EXCERPTED PASSAGE:
Things to take note of:
- `trip_distance` highly correlates with high tips, tolls and overall trip amount
- `payment_type` seems to have some form of negative correlation with `tip_amount`. **Be careful as this is a discrete category.**
- Having `VendorID`, `PULocationID`, `DOLocationID`, etc as features **is misleading**, why??? 

**Important:** Only include numerical and ordinal features when computing the Pearson Correlation metric. You cannot compute the correlation between a category and numerical feature (i.e `VendorID` vs `payment_type` vs `trip_distance`).

How about Locations? Does correlation work for it?

In [None]:
CORR_COLS = [
    "passenger_count", "trip_distance", "fare_amount", "extra", 
    "mta_tax", "tip_amount", "tolls_amount", "improvement_surcharge", 
    "total_amount", "airport_fee"
]

sns.heatmap(df[CORR_COLS].corr())

plt.title('Pearson Correlation Metric')
plt.show()

- If you're interested in calculating correlation between nominal and continuous data, here's a [great explanation](https://stats.stackexchange.com/questions/119835/correlation-between-a-nominal-iv-and-a-continuous-dv-variable/124618#124618).

WORK INSTRUCTION 1: Reproduce the notes on Pearson correlation among trip features word for word.

Saved entries

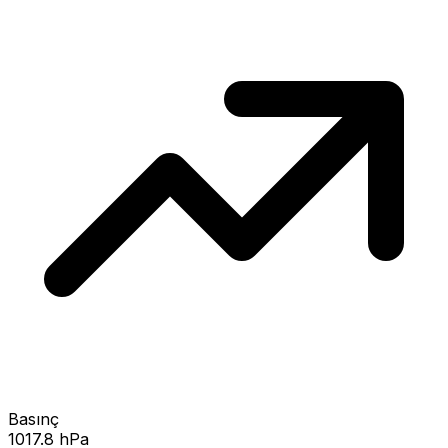
Basınç
1017.8 hPa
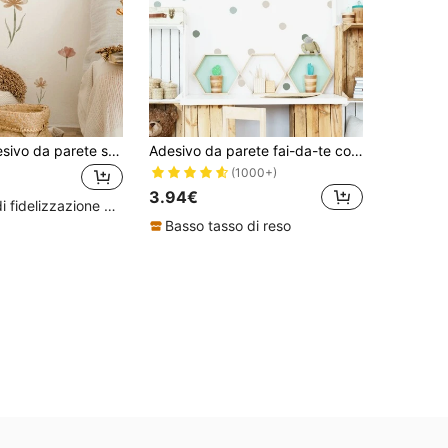
SURELIFE Adesivo da parete stile bohémien con motivo floreale, decorazione da camera da letto e soggiorno in stile acquerello, adesivo in PVC rimovibile, opera d'arte da parete, adesivo, decalcomania da parete, adesivo in vinile, decorazione per la casa, decorazione primaverile, rinnovo della casa, adesivo decorativo Rama, regalo per compleanni e lauree, decalcomania da parete, decorazione per la stanza, decorazione per la casa, carta da parati
Adesivo da parete fai-da-te con stampa a pois, decalcomania da parete in PVC autoadesiva per decorazione della casa, adesivi, decalcomania da parete, decalcomania in vinile per decorazioni domestiche, articoli per decorazioni primaverili per rinnovare la tua casa, adesivi decorativi per feste, regali per compleanni e lauree
(1000+)
3.94€
Alto livello di fidelizzazione dei clienti
Basso tasso di reso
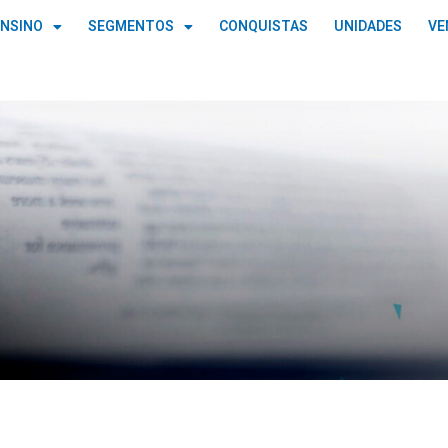
ENSINO
SEGMENTOS
CONQUISTAS
UNIDADES
VE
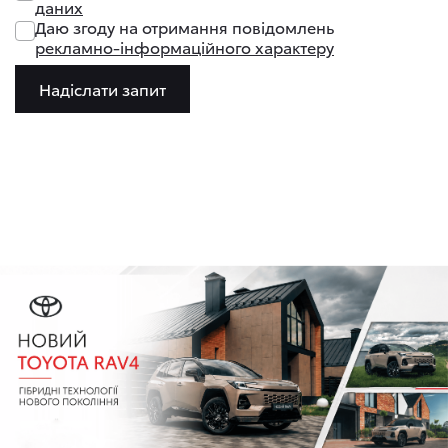
даних
Даю згоду на отримання повідомлень
рекламно-інформаційного характеру
Надіслати запит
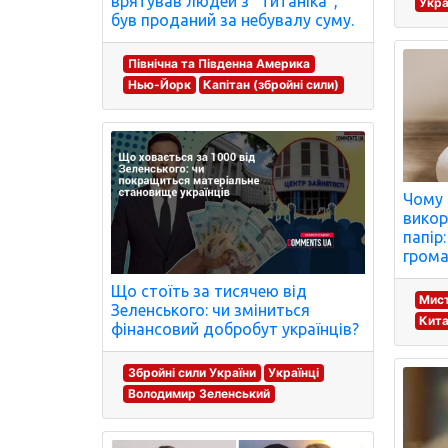
врятував людей з "Титаніка",
Укра
був проданий за небувалу суму.
Північна та Південна Америка
Нью-Йорк
Капітан (збройні сили)
Чому 
викор
папір
грома
Що стоїть за тисячею від
Мист
Зеленського: чи зміниться
Кита
фінансовий добробут українців?
Збройні сили України
Українці
Володимир Зеленський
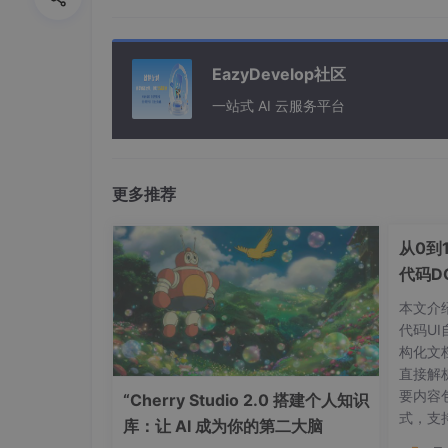
EazyDevelop社区
一站式 AI 云服务平台
更多推荐
从0到
代码D
本文介
代码U
构化文
直接解
点击页面右侧的「公共空间」，切换至「数据
要内容
“Cherry Studio 2.0 搭建个人知识
侧的「更多」按钮，选择「导出」选项；
式，支
库：让 AI 成为你的第二大脑
景 提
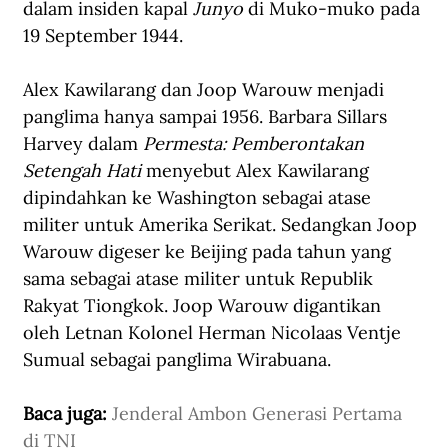
dalam insiden kapal 
Junyo
 di Muko-muko pada 
19 September 1944.
Alex Kawilarang dan Joop Warouw menjadi 
panglima hanya sampai 1956. Barbara Sillars 
Harvey dalam 
Permesta: Pemberontakan 
Setengah Hati
 menyebut Alex Kawilarang 
dipindahkan ke Washington sebagai atase 
militer untuk Amerika Serikat. Sedangkan Joop 
Warouw digeser ke Beijing pada tahun yang 
sama sebagai atase militer untuk Republik 
Rakyat Tiongkok. Joop Warouw digantikan 
oleh Letnan Kolonel Herman Nicolaas Ventje 
Sumual sebagai panglima Wirabuana.
Baca juga: 
Jenderal Ambon Generasi Pertama 
di TNI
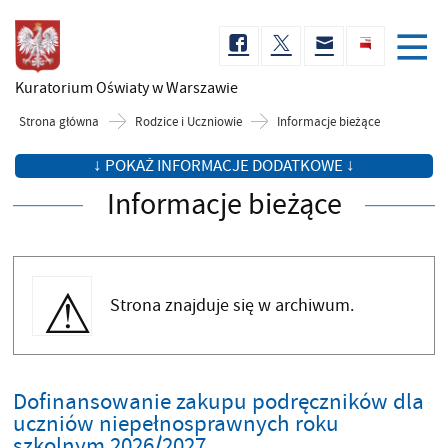
Kuratorium Oświaty
w Warszawie
Strona główna
Rodzice i Uczniowie
Informacje bieżące
↓ POKAŻ INFORMACJE DODATKOWE ↓
Informacje bieżące
Strona znajduje się w archiwum.
Dofinansowanie zakupu podręczników dla
uczniów niepełnosprawnych roku
szkolnym 2026/2027.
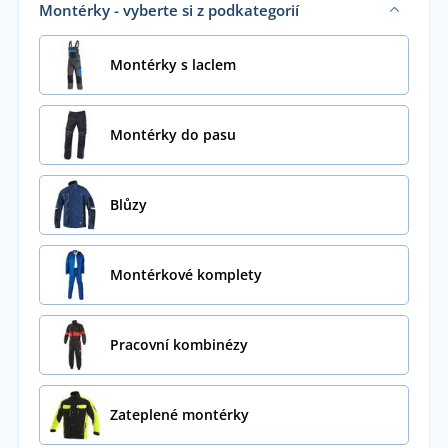
Montérky - vyberte si z podkategorií
Montérky s laclem
Montérky do pasu
Blůzy
Montérkové komplety
Pracovní kombinézy
Zateplené montérky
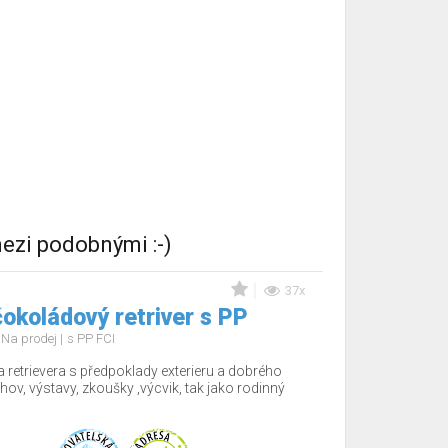
ezi podobnými :-)
37x
okoládový retriver s PP
Na prodej
s PP FCI
 retrievera s předpoklady exterieru a dobrého
hov, výstavy, zkoušky ,výcvik, tak jako rodinný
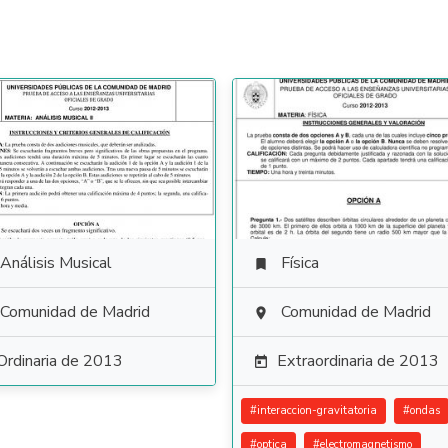
Análisis Musical
Física

Comunidad de Madrid
Comunidad de Madrid

Ordinaria de 2013
Extraordinaria de 2013

#
interaccion-gravitatoria
#
ondas
#
optica
#
electromagnetismo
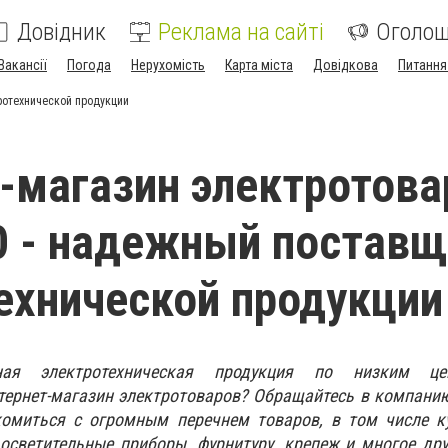
Довідник
Реклама на сайті
Оголо
Вакансії
Погода
Нерухомість
Карта міста
Довідкова
Питання
ротехнической продукции
-магазин электротова
0 - надежный постав
ехнической продукции
нная электротехническая продукция по низким ц
ернет-магазин электротоваров? Обращайтесь в компанию
омиться с огромным перечнем товаров, в том числе ку
осветительные приборы, фурнитуру, крепеж и многое др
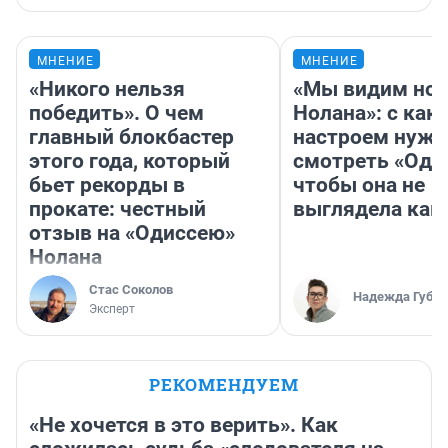
МНЕНИЕ
МНЕНИЕ
«Никого нельзя
«Мы видим нов
победить». О чем
Нолана»: с как
главный блокбастер
настроем нужн
этого года, который
смотреть «Оди
бьет рекорды в
чтобы она не
прокате: честный
выглядела как
отзыв на «Одиссею»
Нолана
Стас Соколов
Надежда Губар
Эксперт
РЕКОМЕНДУЕМ
«Не хочется в это верить». Как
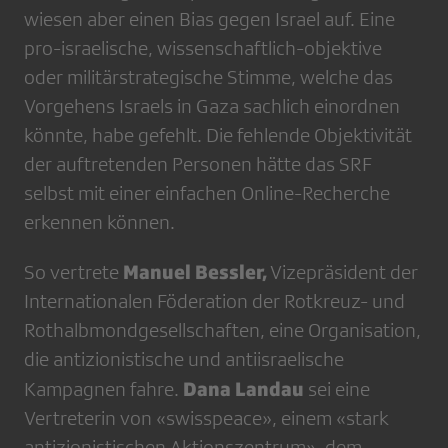
wiesen aber einen Bias gegen Israel auf. Eine
pro-israelische, wissenschaftlich-objektive
oder militärstrategische Stimme, welche das
Vorgehens Israels in Gaza sachlich einordnen
könnte, habe gefehlt. Die fehlende Objektivität
der auftretenden Personen hätte das SRF
selbst mit einer einfachen Online-Recherche
erkennen können.
Manuel Bessler,
So vertrete
Vizepräsident der
Internationalen Föderation der Rotkreuz- und
Rothalbmondgesellschaften, eine Organisation,
die antizionistische und antiisraelische
Dana Landau
Kampagnen fahre.
sei eine
Vertreterin von «swisspeace», einem «stark
antizionistischen Aktionszentrum», dem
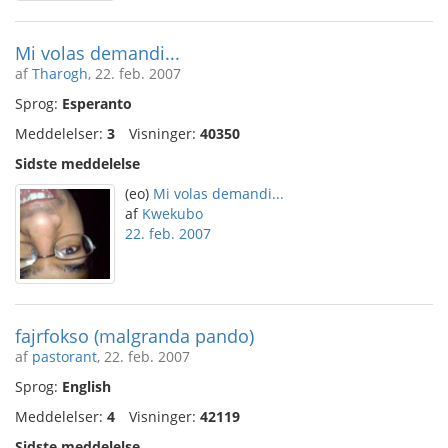
Mi volas demandi...
af
Tharogh
, 22. feb. 2007
Sprog:
Esperanto
Meddelelser:
3
Visninger:
40350
Sidste meddelelse
(eo)
Mi volas demandi...
af
Kwekubo
22. feb. 2007
fajrfokso (malgranda pando)
af
pastorant
, 22. feb. 2007
Sprog:
English
Meddelelser:
4
Visninger:
42119
Sidste meddelelse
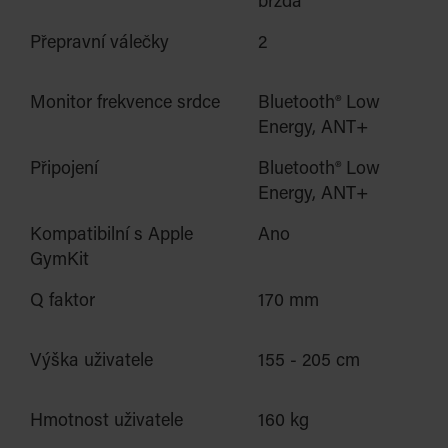
brzda
Přepravní válečky
2
Monitor frekvence srdce
Bluetooth® Low
Energy, ANT+
Při
pojení
Bluetooth® Low
Energy, ANT+
Kompatibilní s Apple
Ano
GymKit
Q faktor
170 mm
Výška uživatele
155 - 205 cm
Hmotnost uživatele
160 kg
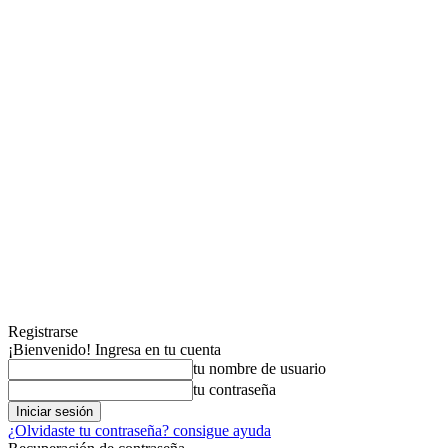
Registrarse
¡Bienvenido! Ingresa en tu cuenta
tu nombre de usuario
tu contraseña
¿Olvidaste tu contraseña? consigue ayuda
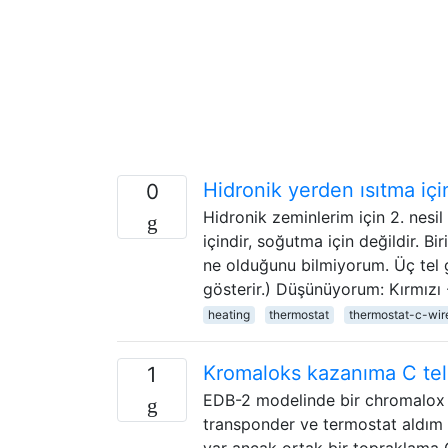
Hidronik yerden ısıtma içi
0
Hidronik zeminlerim için 2. nes
içindir, soğutma için değildir. B
ne olduğunu bilmiyorum. Üç tel 
gösterir.) Düşünüyorum: Kırmızı -
heating
thermostat
thermostat-c-wir
Kromaloks kazanıma C teli
1
EDB-2 modelinde bir chromalox 
transponder ve termostat aldım
var ancak ortak bir topraklama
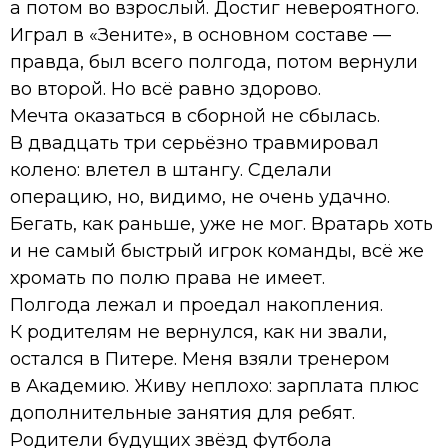
а потом во взрослый. Достиг невероятного.
Играл в «Зените», в основном составе —
правда, был всего полгода, потом вернули
во второй. Но всё равно здорово.
Мечта оказаться в сборной не сбылась.
В двадцать три серьёзно травмировал
колено: влетел в штангу. Сделали
операцию, но, видимо, не очень удачно.
Бегать, как раньше, уже не мог. Вратарь хоть
и не самый быстрый игрок команды, всё же
хромать по полю права не имеет.
Полгода лежал и проедал накопления.
К родителям не вернулся, как ни звали,
остался в Питере. Меня взяли тренером
в Академию. Живу неплохо: зарплата плюс
дополнительные занятия для ребят.
Родители будущих звёзд футбола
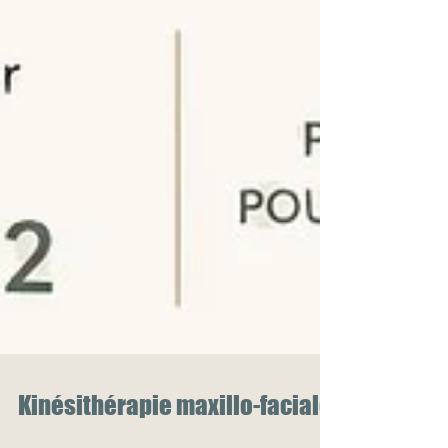
Kinésithérapie maxillo-faciale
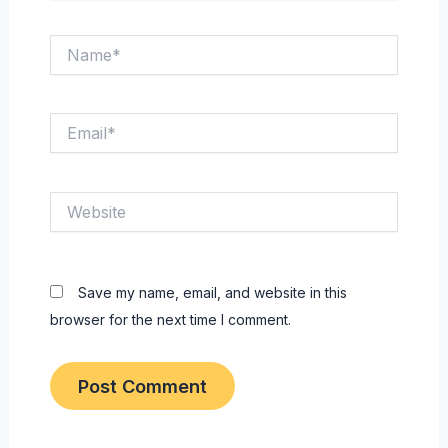
Name*
Email*
Website
Save my name, email, and website in this
browser for the next time I comment.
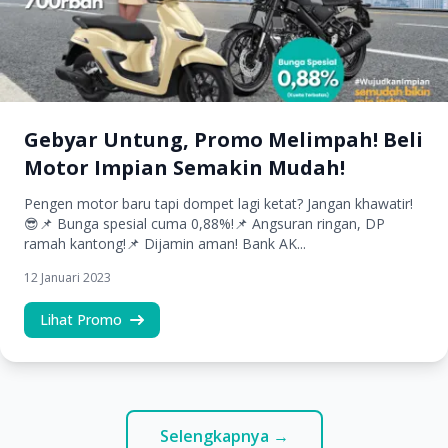
Gebyar Untung, Promo Melimpah! Beli
Motor Impian Semakin Mudah!
Pengen motor baru tapi dompet lagi ketat? Jangan khawatir!
😎📌 Bunga spesial cuma 0,88%!📌 Angsuran ringan, DP
ramah kantong!📌 Dijamin aman! Bank AK...
12 Januari 2023
Lihat Promo
Selengkapnya →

WORK INSTRUCTION 2: In the records, turn the lines from the line with "Hidronik yerden ısıtma içi" up to and including the line with "var ancak ortak bir topraklama" into a numbered list, leaving out any blank lines.

EXERCISE RESPONSE 1:
Things to take note of:
- `trip_distance` highly correlates with high tips, tolls and overall trip amount
- `payment_type` seems to have some form of negative correlation with `tip_amount`. **Be careful as this is a discrete category.**
- Having `VendorID`, `PULocationID`, `DOLocationID`, etc as features **is misleading**, why??? 

**Important:** Only include numerical and ordinal features when computing the Pearson Correlation metric. You cannot compute the correlation between a category and numerical feature (i.e `VendorID` vs `payment_type` vs `trip_distance`).

How about Locations? Does correlation work for it?

In [None]:
CORR_COLS = [
    "passenger_count", "trip_distance", "fare_amount", "extra", 
    "mta_tax", "tip_amount", "tolls_amount", "improvement_surcharge", 
    "total_amount", "airport_fee"
]

sns.heatmap(df[CORR_COLS].corr())

plt.title('Pearson Correlation Metric')
plt.show()

- If you're interested in calculating correlation between nominal and continuous data, here's a [great explanation](https://stats.stackexchange.com/questions/119835/correlation-between-a-nominal-iv-and-a-continuous-dv-variable/124618#124618).

EXERCISE RESPONSE 2:
1. Hidronik yerden ısıtma içi
2. 0
3. Hidronik zeminlerim için 2. nes
4. içindir, soğutma için değildir. B
5. ne olduğunu bilmiyorum. Üç tel 
6. gösterir.) Düşünüyorum: Kırmızı -
7. heating
8. thermostat
9. thermostat-c-wir
10. Kromaloks kazanıma C teli
11. 1
12. EDB-2 modelinde bir chromalox 
13. transponder ve termostat aldım
14. var ancak ortak bir topraklama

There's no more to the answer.